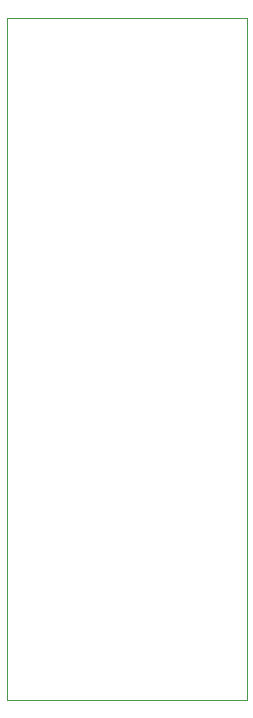
<source format=gbr>
%TF.GenerationSoftware,KiCad,Pcbnew,(6.0.11)*%
%TF.CreationDate,2024-02-23T15:03:39-06:00*%
%TF.ProjectId,PicoAlt,5069636f-416c-4742-9e6b-696361645f70,rev?*%
%TF.SameCoordinates,Original*%
%TF.FileFunction,Profile,NP*%
%FSLAX46Y46*%
G04 Gerber Fmt 4.6, Leading zero omitted, Abs format (unit mm)*
G04 Created by KiCad (PCBNEW (6.0.11)) date 2024-02-23 15:03:39*
%MOMM*%
%LPD*%
G01*
G04 APERTURE LIST*
%TA.AperFunction,Profile*%
%ADD10C,0.100000*%
%TD*%
G04 APERTURE END LIST*
D10*
X158750000Y-70485000D02*
X158750000Y-128270000D01*
X138430000Y-128270000D02*
X138430000Y-70485000D01*
X158750000Y-128270000D02*
X138430000Y-128270000D01*
X138430000Y-70485000D02*
X158750000Y-70485000D01*
M02*

</source>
§
Requirement: Return every line above in which the string "format" occurs.

Result for this task:
<source format=gbr>
G04 Gerber Fmt 4.6, Leading zero omitted, Abs format (unit mm)*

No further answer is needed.